The base of the monument is six-sided like the Jewish star. It is inscribed with the names of some death camps and concentration camps. The Mourner’s Kaddish (Jewish prayer for the dead) is part of the Memorial as well as a poem and a quotation from Elie Wiesel.
About the Brick Wall
The Jewish Community Campus includes a scenic pedestrian walk, the Kleiman Walk Through Jewish History, leading from the east side of the Arthur M. Glick Jewish Community Center through the wooded grounds, to arrive at the Sablosky Camp Pavilion.
This brick walk incorporates markers noting 40 major events in Jewish history. The designation for the Holocaust features an additional path leading to a special memorial sculpture.
About Albert and Sara Reuben
Albert G. and Sara I. (Rifkin) Reuben met at the Omaha Jewish Community Center and were married more than 60 years before Albert’s death in 2002. They came to Indianapolis in 1948 where Albert launched a successful business career, working his way up to owning a number of franchises and real estate developments.

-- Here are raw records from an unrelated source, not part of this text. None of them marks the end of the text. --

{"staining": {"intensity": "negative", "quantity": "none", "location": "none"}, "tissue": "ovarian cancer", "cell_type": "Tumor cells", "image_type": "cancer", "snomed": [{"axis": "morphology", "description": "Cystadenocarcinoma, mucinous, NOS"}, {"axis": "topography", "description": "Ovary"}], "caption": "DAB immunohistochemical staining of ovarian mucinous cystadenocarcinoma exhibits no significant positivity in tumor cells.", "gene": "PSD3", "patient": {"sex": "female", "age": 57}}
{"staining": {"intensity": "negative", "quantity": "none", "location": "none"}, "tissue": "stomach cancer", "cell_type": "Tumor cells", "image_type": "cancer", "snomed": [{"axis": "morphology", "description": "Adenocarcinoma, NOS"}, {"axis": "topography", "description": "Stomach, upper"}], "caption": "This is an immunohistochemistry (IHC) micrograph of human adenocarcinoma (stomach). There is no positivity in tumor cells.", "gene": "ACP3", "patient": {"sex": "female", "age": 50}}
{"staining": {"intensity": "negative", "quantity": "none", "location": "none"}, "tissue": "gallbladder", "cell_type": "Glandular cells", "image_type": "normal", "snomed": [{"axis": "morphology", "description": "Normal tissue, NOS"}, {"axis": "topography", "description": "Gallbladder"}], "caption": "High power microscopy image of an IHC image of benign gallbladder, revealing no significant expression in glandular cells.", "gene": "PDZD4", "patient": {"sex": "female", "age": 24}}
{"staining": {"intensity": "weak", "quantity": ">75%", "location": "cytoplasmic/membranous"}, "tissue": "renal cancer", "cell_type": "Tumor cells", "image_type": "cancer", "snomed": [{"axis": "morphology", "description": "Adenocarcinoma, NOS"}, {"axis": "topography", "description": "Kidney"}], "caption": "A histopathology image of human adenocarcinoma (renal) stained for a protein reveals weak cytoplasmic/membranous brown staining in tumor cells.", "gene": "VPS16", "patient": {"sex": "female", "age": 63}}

Sara was born in 1914 in Bobruisk, Belarus, coming to the U.S. with her parents at age 9. She participated with the Jewish Education Association Auxillary and Hooverwood Guild, and she was a member of Jewish Women International, the Women’s Committee of the Indianapolis Symphony, and Brandeis Women’s Committee. An active participant in the local Hadassah chapter, Sara was twice its president and also served as president of Congregation Beth-El Zedeck Sisterhood.
Together, the Reubens were dedicated to the preservation and advancement of Jewish culture, education, and history. Sara chaired the committee that in the late 1990s developed the Albert and Sara Reuben Holocaust Memorial Garden on the Max and Mae Simon Jewish Community Campus, which she saw as a form of teaching and learning. She also took pleasure in dedicating the Albert and Sara Reuben Senior and Community Resource Center (Jewish Family Services).
Albert died in 2002, and Sara followed in 2010. But their legacy lives on through the Albert G. and Sara I. Reuben Family Foundation.